[Supplied material]

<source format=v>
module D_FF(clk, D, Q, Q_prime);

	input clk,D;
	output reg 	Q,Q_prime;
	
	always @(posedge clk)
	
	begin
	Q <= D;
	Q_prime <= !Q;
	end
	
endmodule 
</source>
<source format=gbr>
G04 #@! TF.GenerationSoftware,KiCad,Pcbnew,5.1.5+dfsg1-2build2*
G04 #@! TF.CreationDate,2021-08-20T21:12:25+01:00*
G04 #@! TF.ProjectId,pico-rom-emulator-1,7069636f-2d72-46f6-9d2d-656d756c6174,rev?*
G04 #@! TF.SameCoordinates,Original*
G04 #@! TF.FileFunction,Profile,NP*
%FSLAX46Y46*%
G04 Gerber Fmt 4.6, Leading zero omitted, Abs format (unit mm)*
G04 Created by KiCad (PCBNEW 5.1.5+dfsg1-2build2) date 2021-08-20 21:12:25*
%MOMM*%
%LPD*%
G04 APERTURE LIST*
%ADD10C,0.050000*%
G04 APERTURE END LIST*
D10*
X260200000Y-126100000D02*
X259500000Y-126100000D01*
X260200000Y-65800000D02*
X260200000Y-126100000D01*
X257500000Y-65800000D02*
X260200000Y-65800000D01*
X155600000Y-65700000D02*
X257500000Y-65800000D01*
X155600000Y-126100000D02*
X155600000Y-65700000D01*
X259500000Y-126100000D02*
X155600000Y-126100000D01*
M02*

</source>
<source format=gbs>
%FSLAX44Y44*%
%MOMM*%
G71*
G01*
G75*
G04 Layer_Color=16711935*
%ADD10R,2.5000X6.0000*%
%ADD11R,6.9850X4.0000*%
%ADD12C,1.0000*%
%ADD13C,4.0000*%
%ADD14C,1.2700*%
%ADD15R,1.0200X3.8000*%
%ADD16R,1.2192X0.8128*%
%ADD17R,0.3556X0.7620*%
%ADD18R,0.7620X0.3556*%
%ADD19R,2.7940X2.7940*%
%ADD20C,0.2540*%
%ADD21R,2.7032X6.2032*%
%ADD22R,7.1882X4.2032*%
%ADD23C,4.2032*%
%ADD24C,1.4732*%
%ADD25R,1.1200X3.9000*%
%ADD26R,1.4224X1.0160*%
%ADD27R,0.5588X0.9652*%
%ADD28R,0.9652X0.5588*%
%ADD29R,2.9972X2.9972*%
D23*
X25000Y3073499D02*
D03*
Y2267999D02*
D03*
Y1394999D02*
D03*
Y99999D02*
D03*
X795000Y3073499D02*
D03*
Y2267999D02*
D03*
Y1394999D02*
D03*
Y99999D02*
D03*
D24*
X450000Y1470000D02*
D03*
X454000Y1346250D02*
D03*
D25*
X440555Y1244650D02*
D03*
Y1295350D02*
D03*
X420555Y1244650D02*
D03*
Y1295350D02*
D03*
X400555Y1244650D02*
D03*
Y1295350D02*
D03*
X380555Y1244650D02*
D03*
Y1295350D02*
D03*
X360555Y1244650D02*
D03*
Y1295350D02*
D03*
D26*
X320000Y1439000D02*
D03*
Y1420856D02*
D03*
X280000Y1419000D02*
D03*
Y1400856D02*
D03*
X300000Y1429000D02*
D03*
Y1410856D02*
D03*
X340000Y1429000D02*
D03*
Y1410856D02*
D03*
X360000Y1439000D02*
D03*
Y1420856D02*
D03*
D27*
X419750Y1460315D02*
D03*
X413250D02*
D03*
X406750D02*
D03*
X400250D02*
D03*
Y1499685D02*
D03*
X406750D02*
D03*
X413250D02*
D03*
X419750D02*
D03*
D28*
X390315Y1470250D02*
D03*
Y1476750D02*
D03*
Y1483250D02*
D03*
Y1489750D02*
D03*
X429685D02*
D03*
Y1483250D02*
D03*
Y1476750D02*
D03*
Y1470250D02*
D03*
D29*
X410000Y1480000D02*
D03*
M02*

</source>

[/Supplied material]
[Supplied material]

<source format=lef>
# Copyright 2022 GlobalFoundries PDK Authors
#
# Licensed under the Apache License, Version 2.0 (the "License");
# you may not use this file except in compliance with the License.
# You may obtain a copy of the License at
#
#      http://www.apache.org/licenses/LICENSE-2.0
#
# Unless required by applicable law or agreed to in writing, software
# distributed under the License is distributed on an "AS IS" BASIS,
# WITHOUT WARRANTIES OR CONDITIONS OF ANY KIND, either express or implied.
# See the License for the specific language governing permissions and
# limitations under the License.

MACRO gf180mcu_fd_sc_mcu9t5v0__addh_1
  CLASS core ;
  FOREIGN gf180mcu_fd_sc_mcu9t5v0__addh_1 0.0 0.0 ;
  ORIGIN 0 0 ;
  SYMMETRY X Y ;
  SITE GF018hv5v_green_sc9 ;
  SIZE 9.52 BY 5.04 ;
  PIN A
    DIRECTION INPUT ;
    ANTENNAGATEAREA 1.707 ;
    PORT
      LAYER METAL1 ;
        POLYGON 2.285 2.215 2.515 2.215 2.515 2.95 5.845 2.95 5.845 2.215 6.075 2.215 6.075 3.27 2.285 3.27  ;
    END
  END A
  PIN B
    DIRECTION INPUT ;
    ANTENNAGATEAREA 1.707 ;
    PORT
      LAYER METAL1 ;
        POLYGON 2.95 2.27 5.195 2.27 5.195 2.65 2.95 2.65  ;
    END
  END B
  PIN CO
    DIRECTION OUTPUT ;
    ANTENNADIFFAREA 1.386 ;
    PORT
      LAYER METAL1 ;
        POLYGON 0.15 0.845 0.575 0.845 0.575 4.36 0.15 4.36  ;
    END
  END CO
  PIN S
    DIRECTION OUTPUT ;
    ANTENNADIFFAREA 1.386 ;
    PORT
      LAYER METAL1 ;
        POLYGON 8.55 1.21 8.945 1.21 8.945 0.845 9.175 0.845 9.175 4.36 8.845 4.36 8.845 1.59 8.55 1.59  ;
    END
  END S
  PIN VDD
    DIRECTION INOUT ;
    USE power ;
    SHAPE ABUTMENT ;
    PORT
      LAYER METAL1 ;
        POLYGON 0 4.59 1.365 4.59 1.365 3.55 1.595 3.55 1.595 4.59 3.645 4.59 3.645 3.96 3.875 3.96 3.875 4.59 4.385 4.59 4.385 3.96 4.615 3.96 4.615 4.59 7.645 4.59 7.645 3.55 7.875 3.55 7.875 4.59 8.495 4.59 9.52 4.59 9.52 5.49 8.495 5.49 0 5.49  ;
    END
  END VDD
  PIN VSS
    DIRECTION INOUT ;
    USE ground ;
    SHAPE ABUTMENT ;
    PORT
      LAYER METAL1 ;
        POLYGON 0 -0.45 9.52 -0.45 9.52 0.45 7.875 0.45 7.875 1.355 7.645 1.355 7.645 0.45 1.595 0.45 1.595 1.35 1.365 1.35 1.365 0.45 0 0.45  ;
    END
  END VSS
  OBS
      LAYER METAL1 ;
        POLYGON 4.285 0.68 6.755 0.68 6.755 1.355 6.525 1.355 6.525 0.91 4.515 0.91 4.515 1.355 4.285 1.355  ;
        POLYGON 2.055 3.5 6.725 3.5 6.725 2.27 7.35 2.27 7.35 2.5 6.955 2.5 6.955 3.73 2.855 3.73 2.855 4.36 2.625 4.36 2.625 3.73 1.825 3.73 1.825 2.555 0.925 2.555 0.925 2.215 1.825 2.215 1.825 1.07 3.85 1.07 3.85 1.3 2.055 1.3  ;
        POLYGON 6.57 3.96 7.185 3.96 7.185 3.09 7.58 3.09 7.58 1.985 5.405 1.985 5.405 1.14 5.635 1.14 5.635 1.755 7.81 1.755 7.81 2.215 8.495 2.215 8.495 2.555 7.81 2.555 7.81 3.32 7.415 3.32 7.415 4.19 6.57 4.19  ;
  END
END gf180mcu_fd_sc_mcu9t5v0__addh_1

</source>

[/Supplied material]
[Supplied material]

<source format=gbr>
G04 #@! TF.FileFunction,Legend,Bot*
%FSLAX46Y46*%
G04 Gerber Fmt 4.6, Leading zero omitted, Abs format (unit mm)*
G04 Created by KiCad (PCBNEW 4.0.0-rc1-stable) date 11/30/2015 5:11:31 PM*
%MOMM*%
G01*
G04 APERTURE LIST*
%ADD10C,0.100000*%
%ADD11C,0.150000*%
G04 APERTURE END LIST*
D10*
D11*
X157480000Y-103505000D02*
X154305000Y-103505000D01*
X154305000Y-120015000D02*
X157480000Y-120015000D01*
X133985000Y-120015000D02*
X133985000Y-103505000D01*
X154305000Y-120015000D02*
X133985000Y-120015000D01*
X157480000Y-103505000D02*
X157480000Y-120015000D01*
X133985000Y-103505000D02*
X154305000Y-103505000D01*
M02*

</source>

[/Supplied material]

# [Requirement]
Copy out each line of the listing where the string "format" appears.

# [Solution]
<source format=v>
<source format=gbr>
G04 Gerber Fmt 4.6, Leading zero omitted, Abs format (unit mm)*
<source format=gbs>
<source format=lef>
<source format=gbr>
G04 Gerber Fmt 4.6, Leading zero omitted, Abs format (unit mm)*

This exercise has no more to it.